TODAY NICARAGUA (Reuters) – Two Florida citrus industry executives were killed in a helicopter crash in Nicaragua along with the CEO of Costa Rican citrus company TicoFrut, who was the son-in-law of a former Nicaraguan president, company officials said on Wednesday.
Jim Horrisberger, 63, North American procurement director for Coca-Cola Co’s global juice business, was killed along with Phil Tope, 72, chief executive of Tampa Juice Service Inc, when their helicopter went down on Tuesday in southern Nicaragua, company officials said.
Antonio Lacayo, 67, chief executive of TicoFrut, also was killed in the crash. He was the son-in-law of Violeta Chamorro, who served as president of Nicaragua from 1990 to 1997.
“It’s a huge loss for everybody,” said Adam Pressimone, terminal manager at Tampa Juice, a subsidiary of TicoFrut.
Lacayo served as minister of the presidency in Nicaragua in the 1990s and is credited with helping steer a politically delicate transition at the end of a decade-long war between the left-wing Sandinista Front for National Liberation and U.S-backed Contra insurgents.
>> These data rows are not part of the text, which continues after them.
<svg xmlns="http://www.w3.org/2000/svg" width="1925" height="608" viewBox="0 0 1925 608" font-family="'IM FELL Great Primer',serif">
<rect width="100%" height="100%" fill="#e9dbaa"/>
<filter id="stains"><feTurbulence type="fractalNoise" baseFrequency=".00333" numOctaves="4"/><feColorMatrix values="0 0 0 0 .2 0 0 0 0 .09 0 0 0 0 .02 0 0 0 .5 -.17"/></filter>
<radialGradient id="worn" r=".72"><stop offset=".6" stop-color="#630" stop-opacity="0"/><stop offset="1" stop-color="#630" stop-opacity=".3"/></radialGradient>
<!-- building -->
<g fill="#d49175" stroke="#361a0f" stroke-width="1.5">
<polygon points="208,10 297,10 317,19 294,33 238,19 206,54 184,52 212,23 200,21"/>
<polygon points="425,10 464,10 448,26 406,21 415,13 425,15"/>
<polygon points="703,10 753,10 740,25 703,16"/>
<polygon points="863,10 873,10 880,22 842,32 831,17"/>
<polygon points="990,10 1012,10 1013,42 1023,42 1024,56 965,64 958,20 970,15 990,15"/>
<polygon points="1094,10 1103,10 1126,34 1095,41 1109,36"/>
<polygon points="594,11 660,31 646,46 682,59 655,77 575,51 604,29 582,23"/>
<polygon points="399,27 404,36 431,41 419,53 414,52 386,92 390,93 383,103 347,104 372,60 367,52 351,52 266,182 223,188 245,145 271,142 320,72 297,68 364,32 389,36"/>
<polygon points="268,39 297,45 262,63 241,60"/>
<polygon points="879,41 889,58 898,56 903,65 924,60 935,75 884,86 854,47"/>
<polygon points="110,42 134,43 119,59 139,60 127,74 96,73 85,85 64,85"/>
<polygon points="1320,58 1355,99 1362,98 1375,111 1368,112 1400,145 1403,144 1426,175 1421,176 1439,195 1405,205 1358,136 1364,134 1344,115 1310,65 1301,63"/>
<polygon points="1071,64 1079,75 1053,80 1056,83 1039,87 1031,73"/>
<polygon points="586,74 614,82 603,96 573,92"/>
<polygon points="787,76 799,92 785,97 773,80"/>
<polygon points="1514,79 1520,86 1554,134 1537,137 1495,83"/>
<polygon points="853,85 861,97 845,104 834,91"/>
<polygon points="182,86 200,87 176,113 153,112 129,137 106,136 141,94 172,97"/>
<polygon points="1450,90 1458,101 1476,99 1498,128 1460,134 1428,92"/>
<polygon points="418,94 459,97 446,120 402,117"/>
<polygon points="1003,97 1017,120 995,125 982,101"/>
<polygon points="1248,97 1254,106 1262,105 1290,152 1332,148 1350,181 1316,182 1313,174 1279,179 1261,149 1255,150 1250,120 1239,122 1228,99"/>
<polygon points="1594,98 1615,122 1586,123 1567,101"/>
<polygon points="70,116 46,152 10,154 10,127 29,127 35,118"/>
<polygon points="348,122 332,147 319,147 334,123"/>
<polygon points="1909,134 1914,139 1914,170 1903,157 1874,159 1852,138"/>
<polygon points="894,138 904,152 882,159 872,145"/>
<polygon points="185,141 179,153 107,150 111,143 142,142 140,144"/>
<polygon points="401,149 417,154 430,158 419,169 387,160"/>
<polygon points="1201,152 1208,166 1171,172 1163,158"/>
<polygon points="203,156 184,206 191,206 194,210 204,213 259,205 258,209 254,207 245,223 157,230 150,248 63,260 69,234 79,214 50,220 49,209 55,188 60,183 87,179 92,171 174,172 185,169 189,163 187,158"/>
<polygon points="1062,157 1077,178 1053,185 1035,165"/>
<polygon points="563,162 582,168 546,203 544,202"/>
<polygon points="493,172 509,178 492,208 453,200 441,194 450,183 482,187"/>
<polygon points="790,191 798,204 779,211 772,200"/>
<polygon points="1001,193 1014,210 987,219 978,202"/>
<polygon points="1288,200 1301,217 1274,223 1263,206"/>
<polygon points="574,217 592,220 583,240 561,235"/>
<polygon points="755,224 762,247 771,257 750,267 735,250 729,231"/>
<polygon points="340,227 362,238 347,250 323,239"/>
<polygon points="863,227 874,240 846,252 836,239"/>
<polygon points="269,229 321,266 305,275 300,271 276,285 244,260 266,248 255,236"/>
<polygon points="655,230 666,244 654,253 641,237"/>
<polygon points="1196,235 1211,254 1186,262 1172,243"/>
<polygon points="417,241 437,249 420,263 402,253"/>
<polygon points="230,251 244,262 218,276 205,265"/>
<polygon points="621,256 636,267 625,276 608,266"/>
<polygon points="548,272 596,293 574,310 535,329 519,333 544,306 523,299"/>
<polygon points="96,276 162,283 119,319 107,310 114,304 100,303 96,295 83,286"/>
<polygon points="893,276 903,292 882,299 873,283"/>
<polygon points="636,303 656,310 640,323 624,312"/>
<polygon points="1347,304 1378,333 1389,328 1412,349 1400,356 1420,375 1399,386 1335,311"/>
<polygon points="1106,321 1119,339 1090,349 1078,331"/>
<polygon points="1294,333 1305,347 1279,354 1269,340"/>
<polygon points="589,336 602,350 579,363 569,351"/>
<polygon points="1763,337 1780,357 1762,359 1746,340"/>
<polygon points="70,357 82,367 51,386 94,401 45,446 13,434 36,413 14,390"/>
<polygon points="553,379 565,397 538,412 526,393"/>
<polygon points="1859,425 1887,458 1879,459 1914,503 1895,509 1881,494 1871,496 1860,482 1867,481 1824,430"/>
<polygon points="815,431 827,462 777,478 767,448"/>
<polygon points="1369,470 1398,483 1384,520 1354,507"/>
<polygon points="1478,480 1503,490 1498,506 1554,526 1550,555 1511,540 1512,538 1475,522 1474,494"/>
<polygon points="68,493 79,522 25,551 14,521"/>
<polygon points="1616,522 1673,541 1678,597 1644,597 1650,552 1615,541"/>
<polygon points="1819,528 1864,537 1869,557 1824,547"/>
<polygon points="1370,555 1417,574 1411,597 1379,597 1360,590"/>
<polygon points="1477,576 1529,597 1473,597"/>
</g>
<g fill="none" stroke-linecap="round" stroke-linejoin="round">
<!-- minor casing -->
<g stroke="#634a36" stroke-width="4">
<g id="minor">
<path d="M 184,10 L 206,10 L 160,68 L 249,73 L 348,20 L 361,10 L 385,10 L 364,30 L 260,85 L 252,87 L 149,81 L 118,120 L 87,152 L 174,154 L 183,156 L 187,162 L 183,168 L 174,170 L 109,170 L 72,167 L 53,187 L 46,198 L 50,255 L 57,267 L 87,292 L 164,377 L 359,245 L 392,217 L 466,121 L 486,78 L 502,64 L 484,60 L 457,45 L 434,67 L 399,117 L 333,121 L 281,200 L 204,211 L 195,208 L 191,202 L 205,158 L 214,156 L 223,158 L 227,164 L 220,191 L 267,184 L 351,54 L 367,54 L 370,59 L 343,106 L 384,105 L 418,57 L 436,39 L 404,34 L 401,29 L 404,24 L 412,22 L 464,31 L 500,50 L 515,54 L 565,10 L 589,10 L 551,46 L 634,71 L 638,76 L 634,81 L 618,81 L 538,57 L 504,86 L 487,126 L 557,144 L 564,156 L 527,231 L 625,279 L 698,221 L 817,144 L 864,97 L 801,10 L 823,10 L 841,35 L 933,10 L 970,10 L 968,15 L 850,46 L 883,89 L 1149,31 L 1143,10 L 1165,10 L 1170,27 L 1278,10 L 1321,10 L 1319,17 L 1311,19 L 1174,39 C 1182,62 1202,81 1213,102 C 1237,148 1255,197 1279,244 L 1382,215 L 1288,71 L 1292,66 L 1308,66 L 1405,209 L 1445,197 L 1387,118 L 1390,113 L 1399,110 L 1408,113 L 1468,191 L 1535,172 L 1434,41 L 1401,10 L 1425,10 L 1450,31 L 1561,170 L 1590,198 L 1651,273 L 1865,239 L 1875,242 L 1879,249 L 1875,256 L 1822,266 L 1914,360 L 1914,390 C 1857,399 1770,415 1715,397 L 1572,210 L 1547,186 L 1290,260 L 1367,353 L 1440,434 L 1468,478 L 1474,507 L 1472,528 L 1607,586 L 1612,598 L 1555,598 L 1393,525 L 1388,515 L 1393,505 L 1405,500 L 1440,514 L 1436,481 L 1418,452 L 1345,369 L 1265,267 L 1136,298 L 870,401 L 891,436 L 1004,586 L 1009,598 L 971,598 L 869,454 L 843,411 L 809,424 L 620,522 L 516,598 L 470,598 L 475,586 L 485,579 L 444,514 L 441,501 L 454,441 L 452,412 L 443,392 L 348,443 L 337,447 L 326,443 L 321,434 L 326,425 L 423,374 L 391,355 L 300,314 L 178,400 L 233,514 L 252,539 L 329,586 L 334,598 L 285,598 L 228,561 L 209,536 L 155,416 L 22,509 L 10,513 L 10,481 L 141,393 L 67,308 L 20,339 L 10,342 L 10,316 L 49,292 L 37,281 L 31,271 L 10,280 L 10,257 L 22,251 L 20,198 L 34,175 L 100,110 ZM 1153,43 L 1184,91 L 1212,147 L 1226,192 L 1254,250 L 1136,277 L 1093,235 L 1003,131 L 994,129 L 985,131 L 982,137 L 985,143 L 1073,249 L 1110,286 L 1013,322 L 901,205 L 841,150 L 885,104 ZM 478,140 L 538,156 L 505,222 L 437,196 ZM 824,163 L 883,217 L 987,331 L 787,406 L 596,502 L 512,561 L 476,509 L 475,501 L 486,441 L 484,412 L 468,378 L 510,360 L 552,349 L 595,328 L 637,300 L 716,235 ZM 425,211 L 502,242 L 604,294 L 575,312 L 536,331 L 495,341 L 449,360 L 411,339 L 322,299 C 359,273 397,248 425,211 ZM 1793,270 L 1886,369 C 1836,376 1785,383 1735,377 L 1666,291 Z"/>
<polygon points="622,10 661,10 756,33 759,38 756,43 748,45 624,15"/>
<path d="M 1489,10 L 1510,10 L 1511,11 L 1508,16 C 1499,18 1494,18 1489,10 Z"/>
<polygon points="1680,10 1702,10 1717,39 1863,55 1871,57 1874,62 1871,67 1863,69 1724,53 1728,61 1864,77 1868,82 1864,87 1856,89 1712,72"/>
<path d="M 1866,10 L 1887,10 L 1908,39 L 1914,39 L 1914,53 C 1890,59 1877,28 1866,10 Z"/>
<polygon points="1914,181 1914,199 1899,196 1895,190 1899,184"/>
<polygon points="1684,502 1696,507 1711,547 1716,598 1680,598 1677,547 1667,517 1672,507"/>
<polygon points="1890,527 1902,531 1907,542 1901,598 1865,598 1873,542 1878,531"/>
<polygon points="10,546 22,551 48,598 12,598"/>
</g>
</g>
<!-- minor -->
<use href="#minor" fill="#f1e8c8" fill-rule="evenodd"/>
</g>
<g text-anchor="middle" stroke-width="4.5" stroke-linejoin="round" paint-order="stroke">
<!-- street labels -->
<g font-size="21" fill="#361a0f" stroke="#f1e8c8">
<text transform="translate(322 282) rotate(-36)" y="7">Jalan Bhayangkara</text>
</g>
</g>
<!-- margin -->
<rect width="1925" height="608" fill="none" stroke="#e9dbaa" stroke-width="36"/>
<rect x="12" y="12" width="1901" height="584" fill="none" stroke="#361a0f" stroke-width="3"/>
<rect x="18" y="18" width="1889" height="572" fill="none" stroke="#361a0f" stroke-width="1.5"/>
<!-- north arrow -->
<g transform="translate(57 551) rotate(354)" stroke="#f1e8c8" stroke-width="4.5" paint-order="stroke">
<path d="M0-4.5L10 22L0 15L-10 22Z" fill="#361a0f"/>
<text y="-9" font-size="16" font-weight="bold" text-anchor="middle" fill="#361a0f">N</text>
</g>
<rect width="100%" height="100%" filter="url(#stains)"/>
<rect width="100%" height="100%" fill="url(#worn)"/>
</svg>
According to media reports in Nicaragua, the three men died along with the pilot when their helicopter crashed into the San Juan river shortly after take-off.
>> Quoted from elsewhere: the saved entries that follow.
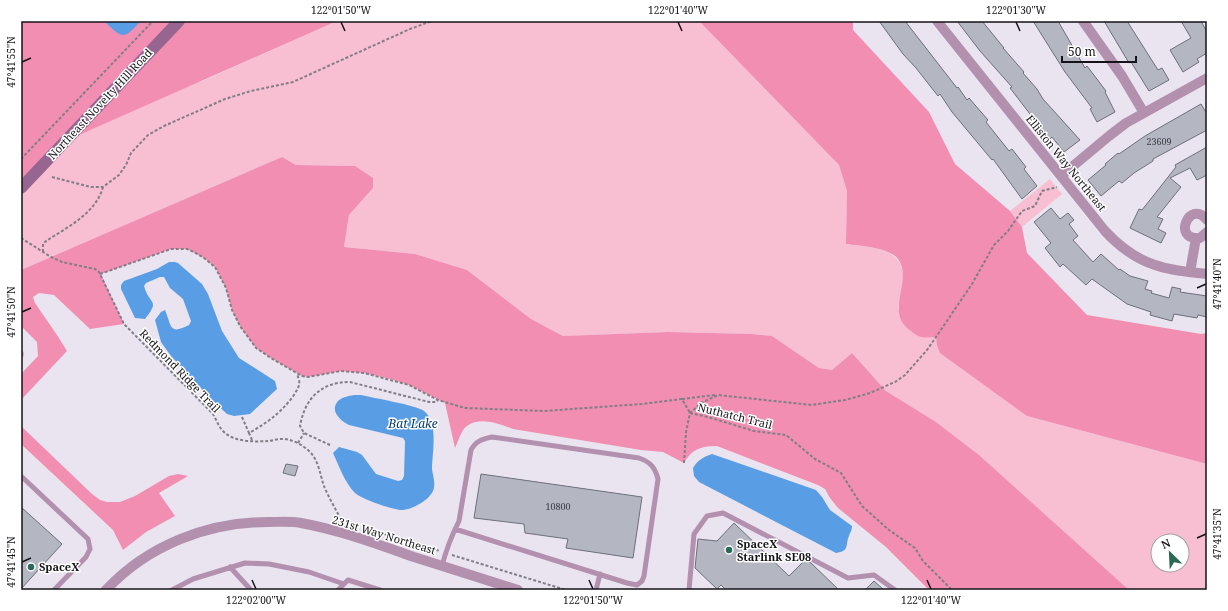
<svg xmlns="http://www.w3.org/2000/svg" width="1228" height="611" viewBox="0 0 1228 611" font-family="'Noto Serif',serif">
  <rect width="100%" height="100%" fill="#e9e4f0"/>
  <path fill="#f8bed1" fill-rule="evenodd" d="M337,21h362l140,144 8,26 -1,53c20,3 52,2 57,28 1,8 -4,29 -5,37l23,28h15l1,8 90,71 180,48v126h-78l-150,-135 -43,-33 -50,-31 -34,-38 -20,17 -13,-2 -47,-32 -20,-2 -84,-2 -105,4 -32,-17 -64,-49 -52,-16 -71,-7 5,-32 24,-27 -18,-22 -59,-1 -14,-8 -261,113v-245l179,57zM1158,541h24v24h-24z
    M1050,179l12,15 -40,33 -12,-16z"/>
  <path fill="#f18eb2" d="M21,21h316l-274,121 -42,46z
    M699,21h154v9l76,82 26,52 55,47 12,16 5,26 60,62 114,19 6,-1v131l-180,-48 -87,-63 -3,-8 -1,-8c-4,0 -11,1 -15,0 -3,-1 -8,-4 -10,-6 -28,-18 3,-51 -13,-72 -10,-12 -37,-13 -52,-15l1,-53 -8,-26z
    M282,157l14,8 59,1 18,12v10l-24,27 -5,32 71,7 52,16 64,49 32,17 105,-4 84,2 20,2 47,32 13,2 20,-17 34,38 50,31 43,33 150,135h-200l-43,-43 -48,-39 -8,-10 -5,-9 -7,-4 -101,-39c-16,0 -25,3 -33,17l-21,-11 -22,-2 -128,-21c-13,-5 -33,-13 -46,-3 -6,4 -9,16 -12,22l-10,-45 -36,-18 -19,-6 -26,-6 -23,-2 -33,6 -6,-1 -31,-18 -15,-10 -16,-22 -8,-16 -6,-22 -11,-21 -11,-9 -17,-9h-16l-70,25 23,50 -34,5 -36,-34 -15,-2 -6,4 2,6 22,32 10,16 -46,49v-26l17,-18 -1,-14 -16,-16v-56z
    M21,426l71,68 8,6 7,2h13l15,-6 34,-20 9,-2 10,2 -29,17 16,23 -29,16 -23,18 -10,-20 -92,-86z"/>
  <path fill="#599ee5" d="M104,21h37c-18,19 -18,18 -37,0z
    M169,262h6l3,1 24,21 6,10 14,37 17,27 36,23 2,8 -27,25 -16,2 -7,-2 -16,-15 -40,-43 -10,-14 -6,-22 6,-8 4,-2c7,17 4,25 24,15l2,-4 -8,-22 -13,-11 -6,-11h-4l-14,6 -2,3c5,19 17,13 1,33l-10,-1 -14,-29v-4l3,-4 33,-12z
    M354,395h7c12,3 55,10 63,16 15,12 8,42 8,58 1,7 4,15 1,22 -4,9 -20,18 -30,19 -7,1 -42,-11 -48,-17 -10,-10 -16,-27 -22,-40l6,-6 18,5 5,3 14,19 22,7 4,-1 2,-4 1,-35 -2,-3 -54,-13c-8,-4 -20,-14 -11,-24 4,-4 11,-5 16,-6z
    M712,454l104,36 6,7 8,13 22,16c0,5 -2,6 -3,10 -4,9 1,15 -13,17l-137,-71 -5,-6 -1,-8c5,-8 10,-11 19,-14z"/>
  <path fill="#b4b6c2" stroke="#6d6f7a" d="M879,21h26l52,67 1,-1 9,13 2,-2 19,22 -2,2 23,29 3,-2 14,18 -2,2 13,17 -15,13 -29,-40 -1,1 -40,-48 -12,-18 -2,2 -22,-28 -13,-14z
    M957,21h25l22,27h-1l21,24 -1,1 14,16 6,10 37,41 -16,12 -12,-15 -2,2 -20,-25 -20,-26 2,-1 -32,-36z
    M1033,21h25l27,47 2,-2 19,25 -1,1 10,20 -18,10 -7,-13 2,-1 -27,-36z
    M1104,21h23l31,49 4,-2 7,12 -20,11 -18,-29 -2,1z
    M1181,21h20l6,11v21l-10,6 2,3 -16,10 -13,-22 21,-12z
    M1201,104l6,10v16l-54,29v2l-19,12 -12,10 -3,-2 -18,15 -13,-16 18,-15 -1,-1 13,-11 1,1 26,-18z
    M1207,147v28l-10,5 -7,-12 -20,10 11,9 -24,30 6,2 -5,10 8,4 -5,10 -31,-15 9,-19 3,1 34,-43 -1,-2z
    M1051,208l9,11 8,-6 6,7 -5,4 9,12 -5,4 20,22 8,-8 18,16 1,-1 10,7 18,5 -3,8 7,2 -1,2 18,5 3,-11 9,2 -1,3 27,4v21l-9,-2 -1,3 -23,-4 -2,7 -22,-6 1,-3 -24,-8 -35,-25 -6,6 -23,-21 -3,3 -15,-19 6,-5 -17,-21z
    M286,464l12,2 -3,10 -12,-3z
    M481,474l161,23 -9,61 -67,-10 2,-9 -43,-6 -1,-9 -50,-6z
    M21,507l41,37 -41,45z
    M734,523l55,53 16,-16 6,3 28,27h-113l-5,-5 -4,4 -22,-21 3,-29 19,2z
    M874,581l10,9h-19z"/>
  <g fill="none" stroke-linecap="round" stroke-linejoin="round">
    <path stroke="#817e86" stroke-width="2" stroke-dasharray="3 2" stroke-linecap="butt" d="M21,159l132,-138
      M52,177l39,10h12l16,-12 7,-10 5,-12 17,-18 16,-9 61,-27 26,-8 42,-9 117,-53 22,-8
      M21,238l30,19 11,5 33,7 4,3 25,52 89,90c3,5 5,11 9,16 10,12 31,12 46,11 4,0 8,-2 12,-2 11,-1 23,6 30,13 9,9 10,23 14,34 4,10 10,20 15,30l-1,6
      M43,252v-8l3,-3c22,-14 50,-28 57,-54
      M100,274l71,-25h16l7,3 10,6 11,9 11,21 6,22 8,16 16,22 15,10 31,18 6,1 33,-6 23,2 45,12 29,15 27,8 79,3 98,-7 40,-5 8,14
      M682,399l33,-4
      M690,413l18,4 46,14 32,4 29,24 26,14 21,33 27,24 26,18 8,13 29,29
      M242,417l7,16
      M252,440l-3,-7c18,-10 33,-21 45,-38 2,-4 5,-7 5,-11 1,-3 -1,-7 -2,-10
      M298,443l6,-10
      M330,445l-26,-12 -4,-7c5,-28 21,-44 50,-44l79,20h7l2,-2
      M684,463l2,-31 4,-19 11,-10 17,-8 94,10 33,-5 25,-7 25,-11 10,-7 22,-25 9,-13 36,-53 22,-39 14,-14 14,-20 13,-5 7,-15 15,-4
      M364,528l76,23
      M452,555l114,35"/>
    <path stroke="#b290ae" stroke-width="5" d="M21,353v2
      M21,476l67,63 2,10 -4,8 -32,33
      M442,566c4,-16 10,-31 17,-45l12,-71c5,-9 11,-11 21,-13l147,21c12,4 16,10 19,21l-14,97 -2,5 -5,4 -10,-2 -172,-54
      M230,567l21,23
      M172,590l21,-11 52,-16 24,1 40,8 35,12
      M338,590l10,-10 32,10
      M596,590l4,-16
      M689,590l5,-56 13,-18 16,-3 125,65 26,-3 21,15"/>
    <path stroke="#b290ae" stroke-width="10" d="M937,21l168,210c13,14 31,28 50,34 17,6 35,7 52,9
      M1083,21l39,55 22,37
      M1061,176l48,-40 17,-13 81,-45
      M1207,220c-17,-22 -36,21 -7,18l7,-6
      M1190,272l6,-34
      M106,590c42,-45 102,-68 162,-68 11,0 23,-1 33,1 39,7 76,21 113,34 35,11 69,22 104,33"/>
    <path stroke="#966691" stroke-width="12" d="M21,188l158,-167"/>
  </g>
  <path fill="none" stroke="#141317" stroke-width="1.5" d="M341,22l4,9M678,22l4,9M1016,22l4,9M22,62l9,-4M1197,288l9,-4M22,312l9,-4M1197,538l9,-4M22,562l9,-4M252,580l4,9M589,580l4,9M927,580l4,9"/>
  <g fill="#2a6956" stroke="#fff" stroke-width="1.5">
    <circle cx="729" cy="550" r="4"/>
    <circle cx="31" cy="567" r="4"/>
  </g>
  <g text-anchor="middle" stroke-width="3" stroke-linejoin="round" paint-order="stroke">
    <g font-size="9" fill="#3c3c42">
      <text x="1159" y="145">23609</text>
      <text x="558" y="510">10800</text>
    </g>
    <g font-size="11" fill="#141317" stroke="#fff">
      <text transform="translate(100 104) rotate(-47)" y="4">Northeast Novelty Hill Road</text>
      <text transform="translate(1066 163) rotate(51)" y="4">Elliston Way Northeast</text>
      <text transform="translate(180 371) rotate(46)" y="4">Redmond Ridge Trail</text>
      <text transform="translate(735 416) rotate(14)" y="4">Nuthatch Trail</text>
      <text transform="translate(384 535) rotate(17)" y="4">231st Way Northeast</text>
    </g>
    <g font-size="11" font-weight="bold" fill="#141317" stroke="#fff" text-anchor="start">
      <text x="737" y="548">SpaceX<tspan x="737" dy="13">Starlink SE08</tspan></text>
      <text x="39" y="571">SpaceX</text>
    </g>
    <g font-size="12" font-style="italic" fill="#093d6b" stroke="#fff">
      <text x="413" y="428">Bat Lake</text>
    </g>
  </g>
  <rect width="1228" height="611" fill="none" stroke="#ffffff" stroke-width="44"/>
  <g transform="translate(1170 553) rotate(336)"><circle r="19" fill="#ffffff" stroke="#a1a1a2"/>
  <path d="M0-3L7 15L0 10L-7 15Z" fill="#2a6956"/>
  <text y="-6" font-size="11" font-weight="bold" text-anchor="middle" fill="#141317">N</text>
  </g>
  <path d="M1062 56v6h74v-6" fill="none" stroke="#141317" stroke-width="2"/>
  <text x="1068" y="56" font-size="12" fill="#141317" stroke="#ffffff" stroke-width="3" paint-order="stroke">50 m</text>
  <rect x="22" y="22" width="1184" height="567" fill="none" stroke="#141317" stroke-width="1.5"/>
  <g font-size="10" text-anchor="middle" fill="#141317">
    <text x="341" y="14">122°01'50"W</text>
    <text x="678" y="14">122°01'40"W</text>
    <text x="1016" y="14">122°01'30"W</text>
    <text transform="translate(11 62) rotate(-90)" y="4">47°41'55"N</text>
    <text transform="translate(1217 284) rotate(-90)" y="4">47°41'40"N</text>
    <text transform="translate(11 312) rotate(-90)" y="4">47°41'50"N</text>
    <text transform="translate(1217 534) rotate(-90)" y="4">47°41'35"N</text>
    <text transform="translate(11 562) rotate(-90)" y="4">47°41'45"N</text>
    <text x="256" y="604">122°02'00"W</text>
    <text x="593" y="604">122°01'50"W</text>
    <text x="931" y="604">122°01'40"W</text>
  </g>
</svg>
The bodies of Tope and the pilot were recovered but the search continued on Wednesday for Horrisberger and Lacayo, according to the media reports.
TicoFrut is a large orange grower supplying Coke’s Minute Maid brand. Horrisberger and Tope were examining groves for the upcoming harvest, Pressimone said.
Horrisberger, who previously worked in the juice business for Cargill Inc, was a member of the Citrus Commission, the governing body of the Florida Department of Citrus, according to his biography on the department’s website.